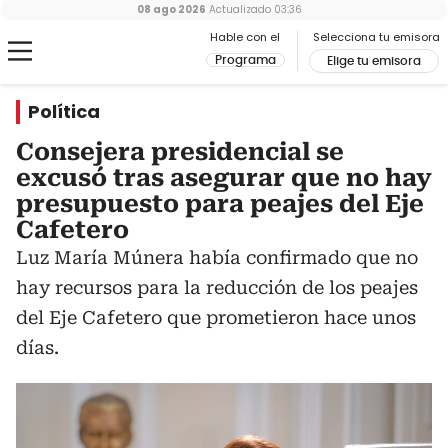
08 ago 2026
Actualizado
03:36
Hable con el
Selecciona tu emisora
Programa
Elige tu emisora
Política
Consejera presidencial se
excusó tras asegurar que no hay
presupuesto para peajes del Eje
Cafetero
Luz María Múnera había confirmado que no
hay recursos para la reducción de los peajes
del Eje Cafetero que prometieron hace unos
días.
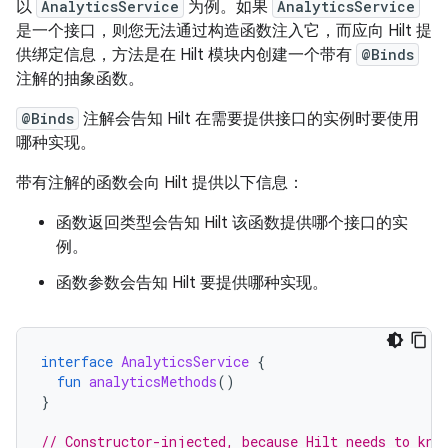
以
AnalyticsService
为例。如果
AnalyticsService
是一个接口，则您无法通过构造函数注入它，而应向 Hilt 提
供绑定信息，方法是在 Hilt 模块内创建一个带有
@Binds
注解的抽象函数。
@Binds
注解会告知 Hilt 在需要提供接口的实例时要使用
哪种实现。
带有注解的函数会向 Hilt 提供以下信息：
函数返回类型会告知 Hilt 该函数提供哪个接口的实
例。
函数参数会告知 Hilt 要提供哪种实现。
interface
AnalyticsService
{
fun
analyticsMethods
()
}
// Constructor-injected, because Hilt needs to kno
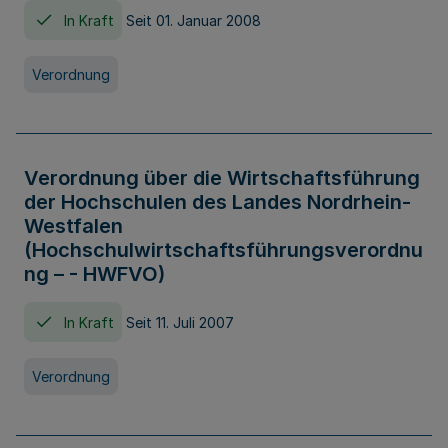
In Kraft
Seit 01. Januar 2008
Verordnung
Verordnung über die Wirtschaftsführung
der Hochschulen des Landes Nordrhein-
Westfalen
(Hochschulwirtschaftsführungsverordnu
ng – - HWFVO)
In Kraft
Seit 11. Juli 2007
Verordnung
§
▶ Problem to solve:
All lines from the one holding "供绑定信息，方法是在 Hilt 模块内创建一个带有" to the end of the listing above need to be duplicated exactly. None of the pictures should be included.

▶ Problem solution:
供绑定信息，方法是在 Hilt 模块内创建一个带有
@Binds
注解的抽象函数。
@Binds
注解会告知 Hilt 在需要提供接口的实例时要使用
哪种实现。
带有注解的函数会向 Hilt 提供以下信息：
函数返回类型会告知 Hilt 该函数提供哪个接口的实
例。
函数参数会告知 Hilt 要提供哪种实现。
interface
AnalyticsService
{
fun
analyticsMethods
()
}
// Constructor-injected, because Hilt needs to kno
In Kraft
Seit 01. Januar 2008
Verordnung
Verordnung über die Wirtschaftsführung
der Hochschulen des Landes Nordrhein-
Westfalen
(Hochschulwirtschaftsführungsverordnu
ng – - HWFVO)
In Kraft
Seit 11. Juli 2007
Verordnung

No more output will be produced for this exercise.